Le prix risque d’être un frein

Le prix de ces tests est actuellement l’objet de réflexions et de négociations. Sur le modèle du test de grossesse, ils ne seront pas remboursés. Aux Etats-Unis, Oraquick est vendu aux alentours de 39 $ aux Etats-Unis (28 euros). « Ils sont peu vendus car ils sont trop chers et parce qu’aucune campagne de santé publique n’a été menée, explique Jean-Marie Le Gall. Nous préconisons de fixer le prix des autotests en dessous de 20 euros et de mener une campagne de santé publique. Nous réclamons aussi que les autotests soient distribués gratuitement par les associations, sur le modèle du préservatif en France dans les années 90. » La pharmacienne Monique Durand n’est pas d’accord : « il ne faudrait pas que ce test soit payant chez nous et gratuit dans les associations. Mais il doit être à bas prix dans nos pharmacies. Et pourquoi ne pas reconnaître en parallèle un nouvel acte de conseil pharmaceutique ? »

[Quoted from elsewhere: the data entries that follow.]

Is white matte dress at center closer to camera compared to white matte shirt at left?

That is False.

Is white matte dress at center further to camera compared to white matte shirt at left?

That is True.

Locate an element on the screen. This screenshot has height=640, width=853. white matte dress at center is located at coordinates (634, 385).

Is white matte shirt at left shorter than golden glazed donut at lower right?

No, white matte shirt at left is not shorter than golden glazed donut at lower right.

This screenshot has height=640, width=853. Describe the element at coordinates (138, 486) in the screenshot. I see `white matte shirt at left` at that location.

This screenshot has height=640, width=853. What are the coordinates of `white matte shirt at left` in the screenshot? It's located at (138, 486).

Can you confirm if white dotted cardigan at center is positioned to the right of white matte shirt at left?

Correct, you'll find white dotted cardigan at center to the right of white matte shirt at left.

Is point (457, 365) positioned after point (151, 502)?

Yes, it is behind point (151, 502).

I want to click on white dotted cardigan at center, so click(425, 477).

Salivaire ou sanguin : les principales caractéristiques des tests

OraQuick et Chembio sont les deux autotests sur les rangs pour être les premiers commercialisés en France.

Si, à première vue, l’aspect d’Oraquick est très proche d’un test de grossesse, il s’agit bel et bien d’un test salivaire, la salive étant prélevée sur les gencives à l’aide d’un bâtonnet qui réagit aux anticorps du VIH. Le résultat apparaît en 20 minutes : une seule ligne et le test est négatif ; deux lignes, il est positif. OraQuick est le test salivaire le plus fiable, mais il n’est sensible qu’à hdiv de 90% environ en cas de contamination.

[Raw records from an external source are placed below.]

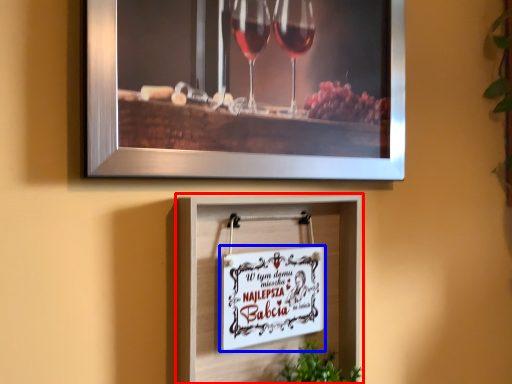
Question: Among these objects, which one is nearest to the camera, picture frame (highlighted by a red box) or picture frame (highlighted by a blue box)?

Choices:
 (A) picture frame
 (B) picture frame

Answer: (A)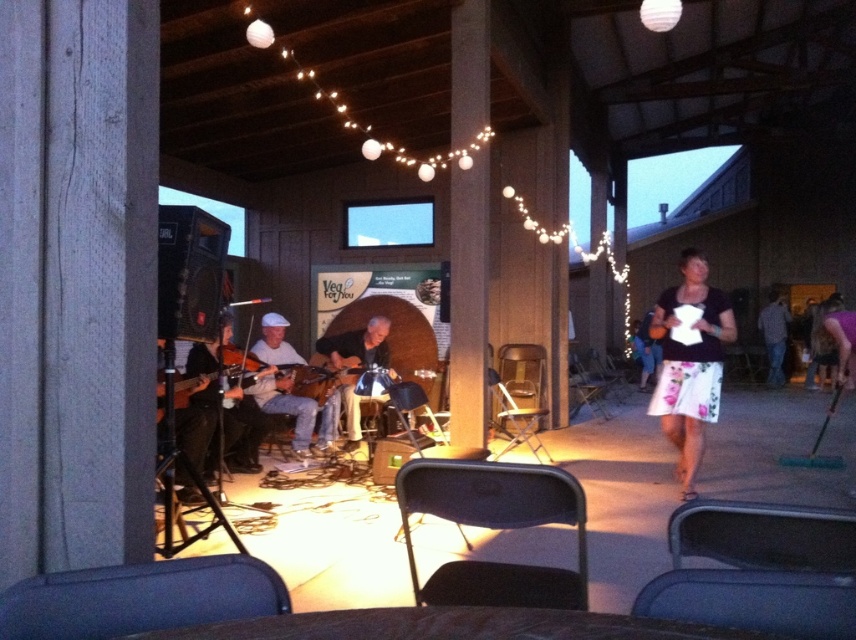
Question: Based on their relative distances, which object is farther from the matte brown guitar at center?

Choices:
 (A) floral skirt at right
 (B) wooden acoustic guitar at center

Answer: (A)

Question: Can you confirm if floral skirt at right is bigger than matte brown guitar at center?

Choices:
 (A) yes
 (B) no

Answer: (A)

Le test Chembio est à mi-chemin entre le test de glycémie et le test de grossesse : « C’est un test qui consiste à prélever au bout du doigt une microgoutte de sang. Les anticorps éventuellement présents réagissent aux antigènes fixés sur la bandelette. Deux lignes apparaissent si le test est positif, une seule s’il est négatif », explique Joseph Coulloc’h, P-DG du laboratoire Nefrotek, qui a acheté la licence américaine et est en attente du marquage CE pour fabriquer cet autotest en France. Chembio livre son résultat en 15 minutes. Le P-DG de Nefrotek affirme qu’il est fiable à plus de 99% et estime que les deux tests devraient être vendus en pharmacie dans une fourchette de prix comprise « entre 25 et 30 euros ».